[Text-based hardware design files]
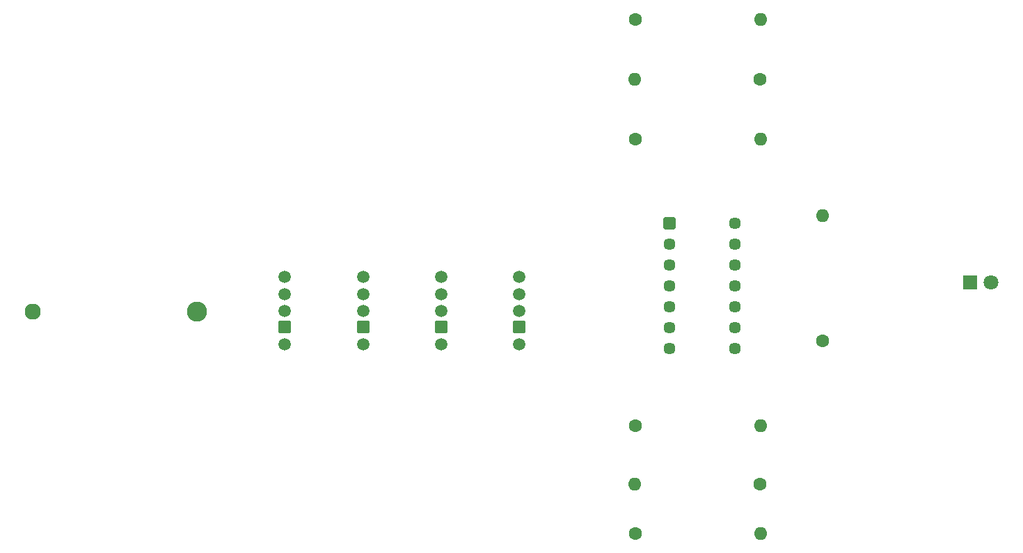
<source format=gbr>
%TF.GenerationSoftware,KiCad,Pcbnew,8.0.2*%
%TF.CreationDate,2024-05-23T15:12:35+02:00*%
%TF.ProjectId,gatemania_and,67617465-6d61-46e6-9961-5f616e642e6b,1.0*%
%TF.SameCoordinates,Original*%
%TF.FileFunction,Soldermask,Bot*%
%TF.FilePolarity,Negative*%
%FSLAX46Y46*%
G04 Gerber Fmt 4.6, Leading zero omitted, Abs format (unit mm)*
G04 Created by KiCad (PCBNEW 8.0.2) date 2024-05-23 15:12:35*
%MOMM*%
%LPD*%
G01*
G04 APERTURE LIST*
G04 Aperture macros list*
%AMRoundRect*
0 Rectangle with rounded corners*
0 $1 Rounding radius*
0 $2 $3 $4 $5 $6 $7 $8 $9 X,Y pos of 4 corners*
0 Add a 4 corners polygon primitive as box body*
4,1,4,$2,$3,$4,$5,$6,$7,$8,$9,$2,$3,0*
0 Add four circle primitives for the rounded corners*
1,1,$1+$1,$2,$3*
1,1,$1+$1,$4,$5*
1,1,$1+$1,$6,$7*
1,1,$1+$1,$8,$9*
0 Add four rect primitives between the rounded corners*
20,1,$1+$1,$2,$3,$4,$5,0*
20,1,$1+$1,$4,$5,$6,$7,0*
20,1,$1+$1,$6,$7,$8,$9,0*
20,1,$1+$1,$8,$9,$2,$3,0*%
G04 Aperture macros list end*
%ADD10C,1.600000*%
%ADD11O,1.600000X1.600000*%
%ADD12RoundRect,0.102000X-0.624000X-0.624000X0.624000X-0.624000X0.624000X0.624000X-0.624000X0.624000X0*%
%ADD13C,1.452000*%
%ADD14C,1.500000*%
%ADD15RoundRect,0.102000X0.654000X-0.654000X0.654000X0.654000X-0.654000X0.654000X-0.654000X-0.654000X0*%
%ADD16C,1.512000*%
%ADD17R,1.800000X1.800000*%
%ADD18C,1.800000*%
%ADD19C,2.454000*%
%ADD20C,1.959000*%
G04 APERTURE END LIST*
D10*
%TO.C,R7*%
X175630000Y-105620000D03*
D11*
X175630000Y-90380000D03*
%TD*%
D12*
%TO.C,U1*%
X156992500Y-91260000D03*
D13*
X156992500Y-93800000D03*
X156992500Y-96340000D03*
X156992500Y-98880000D03*
X156992500Y-101420000D03*
X156992500Y-103960000D03*
X156992500Y-106500000D03*
X164932500Y-106500000D03*
X164932500Y-103960000D03*
X164932500Y-101420000D03*
X164932500Y-98880000D03*
X164932500Y-96340000D03*
X164932500Y-93800000D03*
X164932500Y-91260000D03*
%TD*%
D14*
%TO.C,S4*%
X138750000Y-106000000D03*
X138750000Y-97800000D03*
D15*
X138750000Y-103900000D03*
D16*
X138750000Y-101900000D03*
X138750000Y-99900000D03*
%TD*%
D14*
%TO.C,S1*%
X110200000Y-106000000D03*
X110200000Y-97800000D03*
D15*
X110200000Y-103900000D03*
D16*
X110200000Y-101900000D03*
X110200000Y-99900000D03*
%TD*%
D14*
%TO.C,S3*%
X129233332Y-106000000D03*
X129233332Y-97800000D03*
D15*
X129233332Y-103900000D03*
D16*
X129233332Y-101900000D03*
X129233332Y-99900000D03*
%TD*%
D10*
%TO.C,R4*%
X152880000Y-115900000D03*
D11*
X168120000Y-115900000D03*
%TD*%
D17*
%TO.C,D1*%
X193590000Y-98500000D03*
D18*
X196130000Y-98500000D03*
%TD*%
D10*
%TO.C,R3*%
X152880000Y-81000000D03*
D11*
X168120000Y-81000000D03*
%TD*%
D10*
%TO.C,R1*%
X152880000Y-66500000D03*
D11*
X168120000Y-66500000D03*
%TD*%
D10*
%TO.C,R5*%
X168000000Y-123000000D03*
D11*
X152760000Y-123000000D03*
%TD*%
D10*
%TO.C,R2*%
X168000000Y-73750000D03*
D11*
X152760000Y-73750000D03*
%TD*%
D10*
%TO.C,R6*%
X152880000Y-129000000D03*
D11*
X168120000Y-129000000D03*
%TD*%
D19*
%TO.C,BT1*%
X99500000Y-102000000D03*
D20*
X79500000Y-102000000D03*
%TD*%
D14*
%TO.C,S2*%
X119716666Y-106000000D03*
X119716666Y-97800000D03*
D15*
X119716666Y-103900000D03*
D16*
X119716666Y-101900000D03*
X119716666Y-99900000D03*
%TD*%
M02*

</source>
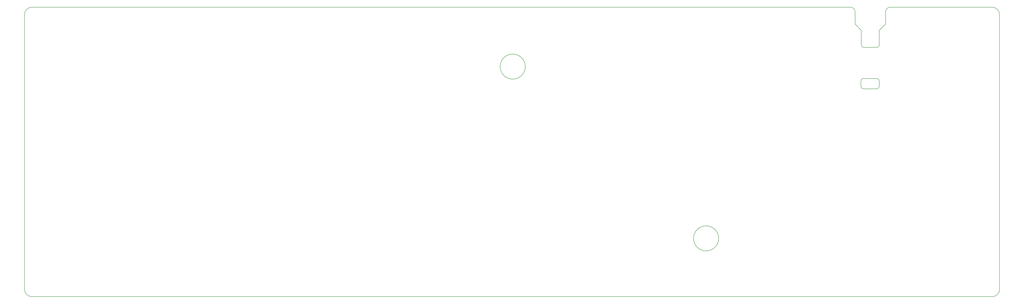
<source format=gm1>
%TF.GenerationSoftware,KiCad,Pcbnew,(6.0.10)*%
%TF.CreationDate,2023-01-23T12:02:21-06:00*%
%TF.ProjectId,AT101W,41543130-3157-42e6-9b69-6361645f7063,rev?*%
%TF.SameCoordinates,Original*%
%TF.FileFunction,Profile,NP*%
%FSLAX46Y46*%
G04 Gerber Fmt 4.6, Leading zero omitted, Abs format (unit mm)*
G04 Created by KiCad (PCBNEW (6.0.10)) date 2023-01-23 12:02:21*
%MOMM*%
%LPD*%
G01*
G04 APERTURE LIST*
%TA.AperFunction,Profile*%
%ADD10C,0.150000*%
%TD*%
G04 APERTURE END LIST*
D10*
X10318745Y-136921875D02*
G75*
G03*
X13493750Y-140096875I3175005J5D01*
G01*
X10318750Y-136921875D02*
X10318750Y-15081250D01*
X387151563Y-48021788D02*
G75*
G03*
X388342188Y-46831250I37J1190588D01*
G01*
X381396876Y-48021875D02*
X387151563Y-48021875D01*
X437554688Y-140096875D02*
X13493750Y-140096875D01*
X231775000Y-38199219D02*
G75*
G03*
X231775000Y-38199219I-5556250J0D01*
G01*
X441523438Y-15081250D02*
X441523438Y-136921875D01*
X391120313Y-19347656D02*
X391120313Y-13890625D01*
X13493750Y-11906250D02*
G75*
G03*
X10318750Y-15081250I0J-3175000D01*
G01*
X393104688Y-11906213D02*
G75*
G03*
X391120313Y-13890625I12J-1984387D01*
G01*
X380404688Y-28471875D02*
X380404688Y-22125781D01*
X381396876Y-43457751D02*
G75*
G03*
X380206251Y-44648438I24J-1190649D01*
G01*
X380206225Y-46831250D02*
G75*
G03*
X381396876Y-48021875I1190675J50D01*
G01*
X380206251Y-44648438D02*
X380206251Y-46831250D01*
X388342188Y-46831250D02*
X388342188Y-44648438D01*
X437554687Y-140096875D02*
X438348437Y-140096875D01*
X388342188Y-22125781D02*
X388342188Y-28471875D01*
X377626550Y-13890625D02*
G75*
G03*
X375642188Y-11906250I-1984350J25D01*
G01*
X441523450Y-15081250D02*
G75*
G03*
X438348438Y-11906250I-3175050J-50D01*
G01*
X387151563Y-43457813D02*
X381396876Y-43457813D01*
X438348438Y-140096938D02*
G75*
G03*
X441523438Y-136921875I-38J3175038D01*
G01*
X438348438Y-11906250D02*
X393104688Y-11906250D01*
X375642188Y-11906250D02*
X13493750Y-11906250D01*
X381595313Y-29662500D02*
X387151563Y-29662500D01*
X380404688Y-22125781D02*
X377626563Y-19347656D01*
X387151563Y-29662488D02*
G75*
G03*
X388342188Y-28471875I37J1190588D01*
G01*
X388342187Y-44648438D02*
G75*
G03*
X387151563Y-43457813I-1190587J38D01*
G01*
X317301563Y-114300000D02*
G75*
G03*
X317301563Y-114300000I-5556250J0D01*
G01*
X391120313Y-19347656D02*
X388342188Y-22125781D01*
X377626563Y-19347656D02*
X377626563Y-13890625D01*
X380404700Y-28471875D02*
G75*
G03*
X381595313Y-29662500I1190600J-25D01*
G01*
M02*

</source>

• _EXERCISE INSTRUCTIONS_: If the string "SameCoordinates" appears in a line of the entries, report the line.

• _TASK OUTPUT_:
%TF.SameCoordinates,Original*%
%TF.SameCoordinates,Original*%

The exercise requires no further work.